The spinal canal is the hollow tube formed by the bones of the spinal column. Anything that causes this bony tube to shrink can squeeze the nerves inside. As a result of many years of wear and tear on the parts of the spine, the tissues nearest the spinal canal sometimes press against the nerves. This helps explain why lumbar spinal stenosis (LSS) is a common cause of back problems in adults over 55 years old.
What should you expect after surgery? This may depend somewhat on your surgeon and his or her preferences. We can give you a general idea but it would be best to ask your surgeon for his or her recommendations.
You will likely be up and walking with a physical therapist in the first 24 hours. Studies show that patients who are mobilized (move, usually by walking) have fewer problems, especially with blood clots. Some surgeons still have their patients wear a back brace but many others do not.
Motion past neutral spine alignment into an extended position is not recommended or allowed. You will be able to bend sideways and rotate or twist but not past an easy amount of range of motion. Lifting is limited to nothing more than eight to 10 pounds (approximately the weight of one-gallon of milk). These restrictions are in place for 10 to 14 days. You will be allowed to gradually increase motion and lifting limits.

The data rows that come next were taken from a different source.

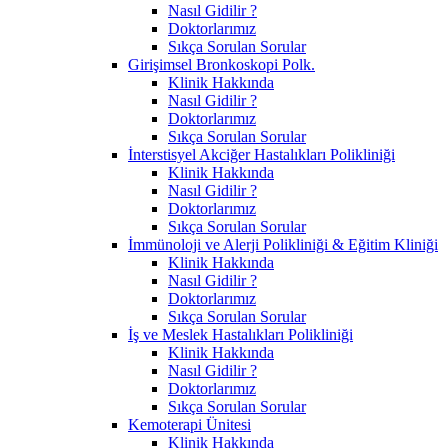
Nasıl Gidilir ?
Doktorlarımız
Sıkça Sorulan Sorular
Girişimsel Bronkoskopi Polk.
Klinik Hakkında
Nasıl Gidilir ?
Doktorlarımız
Sıkça Sorulan Sorular
İnterstisyel Akciğer Hastalıkları Polikliniği
Klinik Hakkında
Nasıl Gidilir ?
Doktorlarımız
Sıkça Sorulan Sorular
İmmünoloji ve Alerji Polikliniği & Eğitim Kliniği
Klinik Hakkında
Nasıl Gidilir ?
Doktorlarımız
Sıkça Sorulan Sorular
İş ve Meslek Hastalıkları Polikliniği
Klinik Hakkında
Nasıl Gidilir ?
Doktorlarımız
Sıkça Sorulan Sorular
Kemoterapi Ünitesi
Klinik Hakkında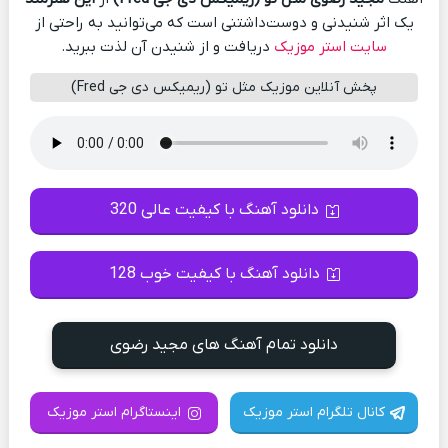
یک اثر شنیدنی و دوست‌داشتنی است که می‌توانید به راحتی از
سایت استر موزیک
دریافت و از شنیدن آن لذت ببرید.
پخش آنلاین موزیک مثل تو (ریمیکس دی جی Fred)
دانلود آهنگ با کیفیت عالی 320
دانلود آهنگ با کیفیت خوب 128
دانلود تمام آهنگ های مجید رضوی
کانال تلگرام استر موزیک
اینستاگرام استر موزیک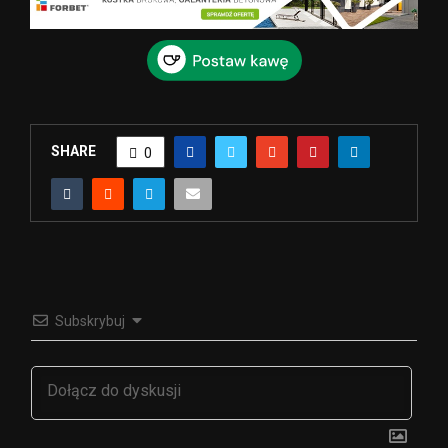
SHARE
0
Subskrybuj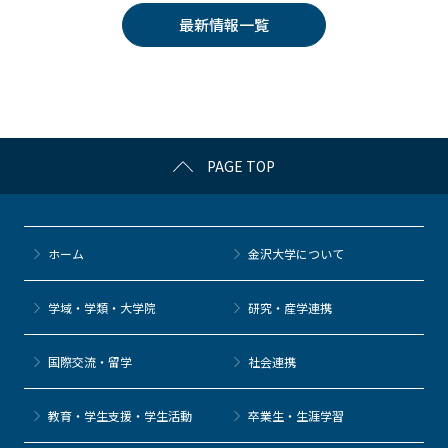
e
er
k
n
最新情報一覧
b
et
a
o
o
k
PAGE TOP
ホーム
金沢大学について
学域・学類・大学院
研究・産学連携
国際交流・留学
社会連携
教育・学生支援・学生活動
卒業生・生涯学習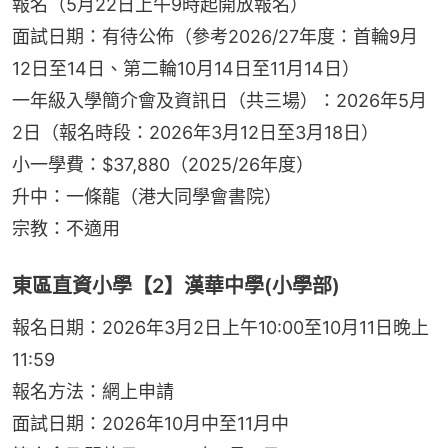
報名（5月22日上午9時起開放報名）
面試日期：有待公佈（參考2026/27年度：首輪9月
12日至14日、第二輪10月14日至11月14日）
一年級入學簡介會及資訊日（共三場）：2026年5月
2日（報名時段：2026年3月12日至3月18日）
小一學費：$37,880（2025/26年度）
升中：一條龍（港大同學會書院）
宗教：不適用
東區直資小學【2】漢華中學(小學部)
報名日期：2026年3月2日上午10:00至10月11日晚上
11:59
報名方法：網上申請
面試日期：2026年10月中至11月中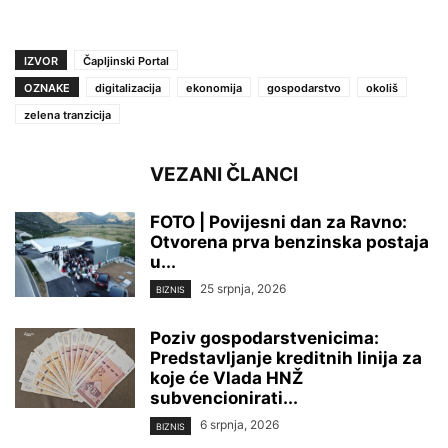
IZVOR
Čapljinski Portal
OZNAKE
digitalizacija
ekonomija
gospodarstvo
okoliš
zelena tranzicija
VEZANI ČLANCI
FOTO | Povijesni dan za Ravno:
Otvorena prva benzinska postaja
u...
25 srpnja, 2026
BIZNIS
Poziv gospodarstvenicima:
Predstavljanje kreditnih linija za
koje će Vlada HNŽ
subvencionirati...
6 srpnja, 2026
BIZNIS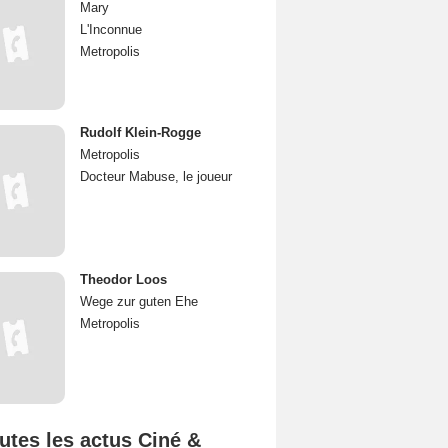
Mary
L'Inconnue
Metropolis
Rudolf Klein-Rogge
Metropolis
Docteur Mabuse, le joueur
Theodor Loos
Wege zur guten Ehe
Metropolis
utes les actus Ciné &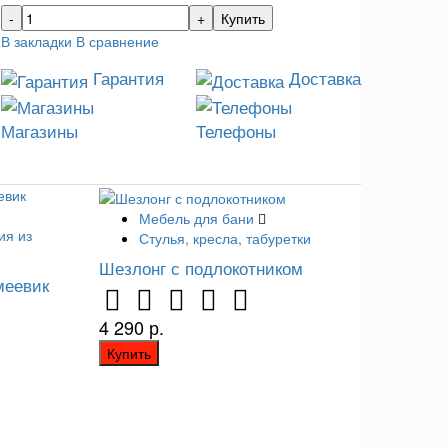
Купить
В закладки
В сравнение
Гарантия
Доставка
Магазины
Телефоны
Мебель для бани
ия из
Стулья, кресла, табуретки
Шезлонг с подлокотником
меевик
4 290 р.
Купить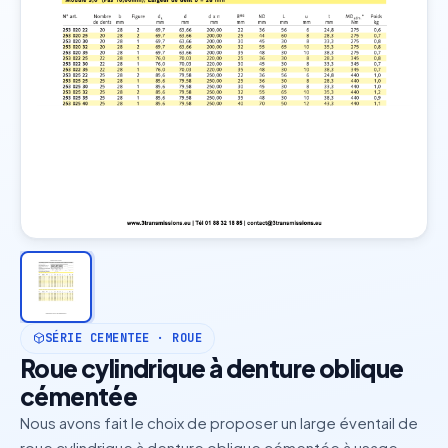
SÉRIE CEMENTEE · ROUE
Roue cylindrique à denture oblique
cémentée
Nous avons fait le choix de proposer un large éventail de
roue cylindrique à denture oblique cémentée à usage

A physical therapist can help you begin learning how to move safely with the least strain on your healing back. As the rehabilitation program evolves, you will be asked to do more challenging exercises. The goal is to safely advance strength and function.
As the therapy sessions come to an end, therapists help patients get back to the activities they enjoy. Ideally, patients are able to resume normal activities. Patients may need guidance on which activities are safe or how to change the way they go about certain activities.
When treatment is well under way, regular visits to the therapist's office will end. The therapist will continue to be a resource. But patients are in charge of doing their exercises as part of an ongoing home program.